** begin PROVIDED TEXT **

Which, with all due respect I obviously have towards Roberto, I think
it's a very odd choice and the wrong motivation for booleans. As a Lua
programmer, I love having first-class booleans in the language, but it
would never occur to me to use "false" them to represent "missing
value" -- false means false. And true is not useless in Lua, it means
true, and allows us to state our intent in an unambiguous and
interoperable way. Plus, if we didn't have booleans, we'd be
complaining not only about how to convert `null` to and from other
formats, but also `true` and `false`.

If I was to set out to fix the "holes in arrays/interop with JSON
etc." alone, then I think I would go with Dibyendu's idea and
introduce a new constant in the standard library, a lightuserdata
called NULL that contains a NULL C pointer. If the language predefined
NULL, I'm sure everyone would start using that as the convention for
converting to and from null (instead of our current situation where
each library declares its own json.null, ngx.null, etc.) This is a
sort of "solution by convention", akin to adding <stdbool.h> to C to
fix the lack of agreed-upon booleans.

** end PROVIDED TEXT **

> **TASKS AND EXERCISES**:
1. In the Lua booleans post, list every word that appears between backticks.
2. Answer these from the Lua booleans post:
(a) Whose idea would the writer adopt to fix the holes in arrays and JSON interop?
(b) What kind of value would the proposed NULL constant be, and what would it contain?
(c) What addition to C does the post compare this "solution by convention" to?
Base every answer on the text alone.

** begin DATASET EXTRACT **

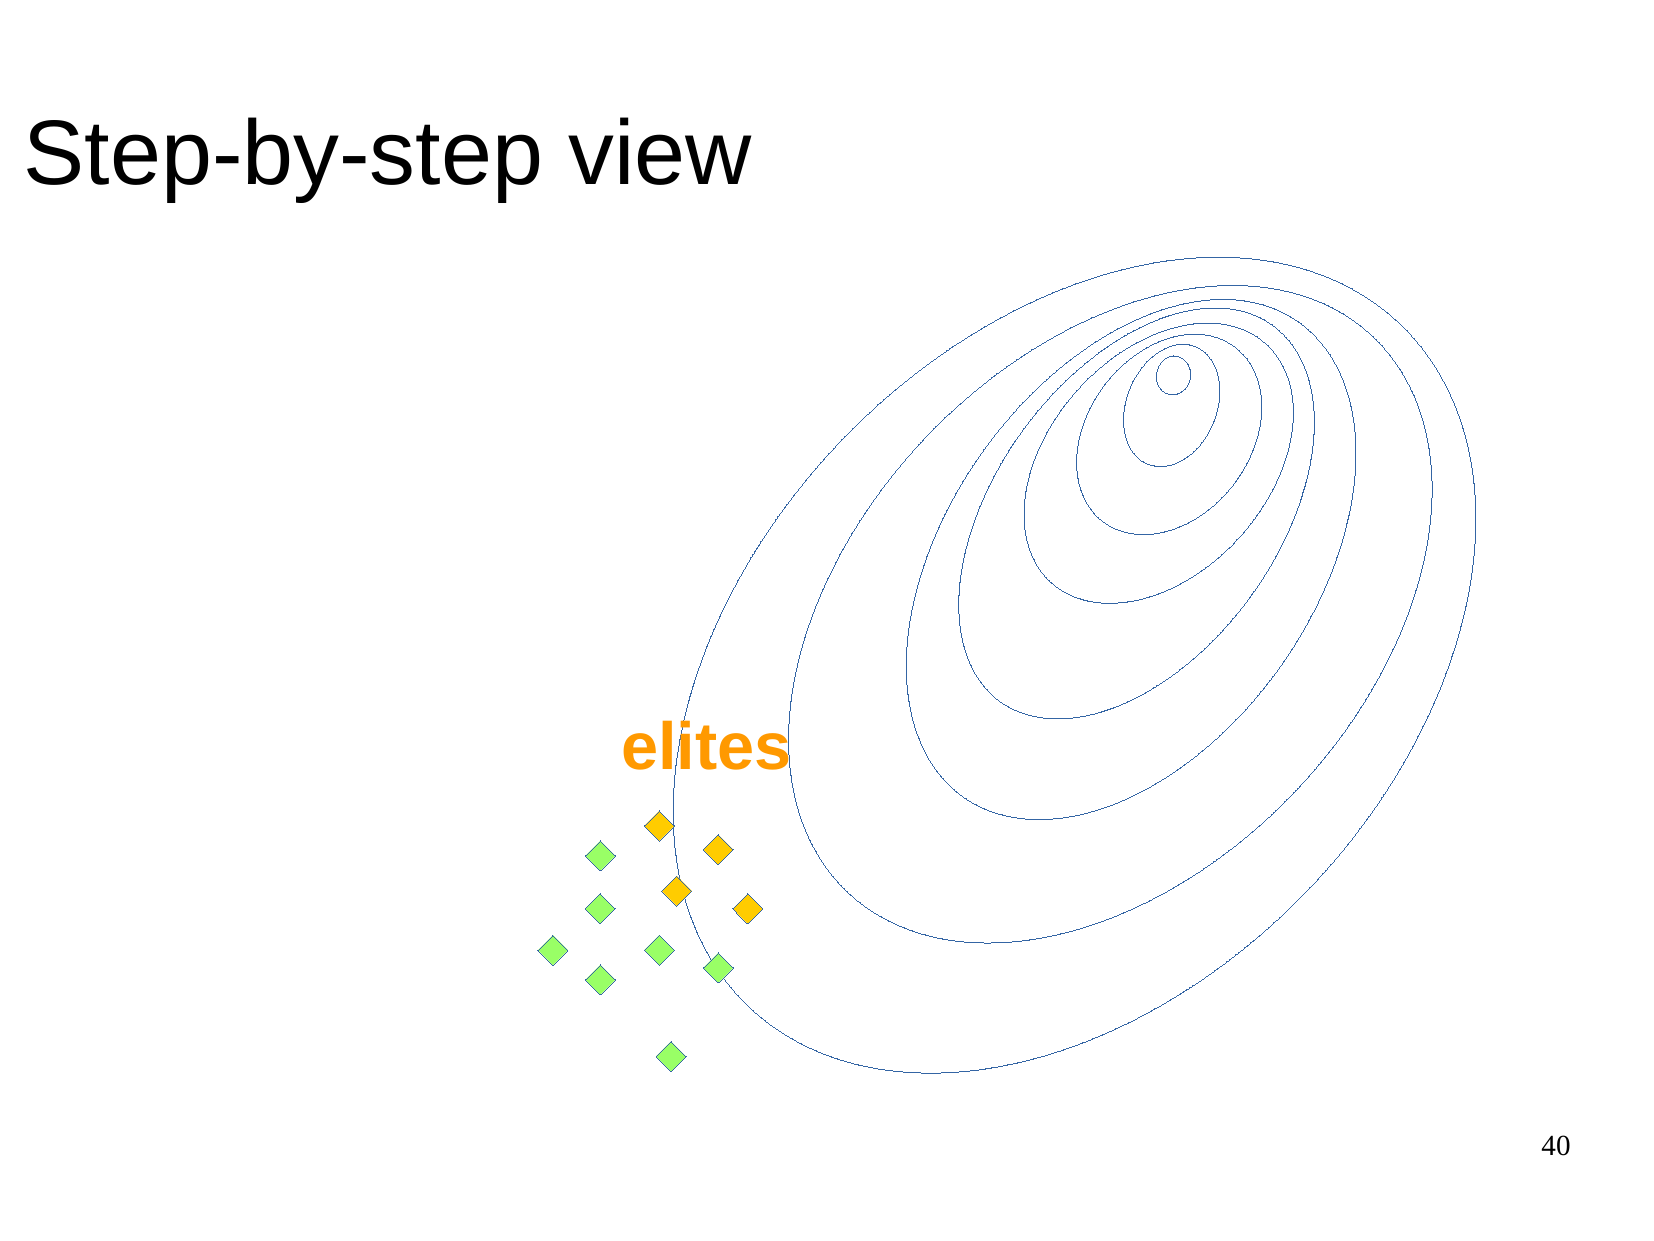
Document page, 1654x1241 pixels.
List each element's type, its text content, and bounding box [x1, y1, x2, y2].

text_box [537, 935, 568, 966]
text_box [644, 935, 675, 966]
text_box [656, 1041, 687, 1072]
text_box [585, 964, 616, 995]
text_box [585, 840, 616, 871]
text_box [644, 257, 1476, 1074]
text_box [585, 893, 616, 924]
title Step-by-step view [23, 49, 1512, 257]
text_box elites [550, 708, 808, 799]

** end DATASET EXTRACT **

> **RESPONSES TO THE TASKS**:
1. null, true, false

2.
(a) Dibyendu's idea.
(b) A lightuserdata that contains a NULL C pointer.
(c) Adding <stdbool.h> to C to fix the lack of agreed-upon booleans.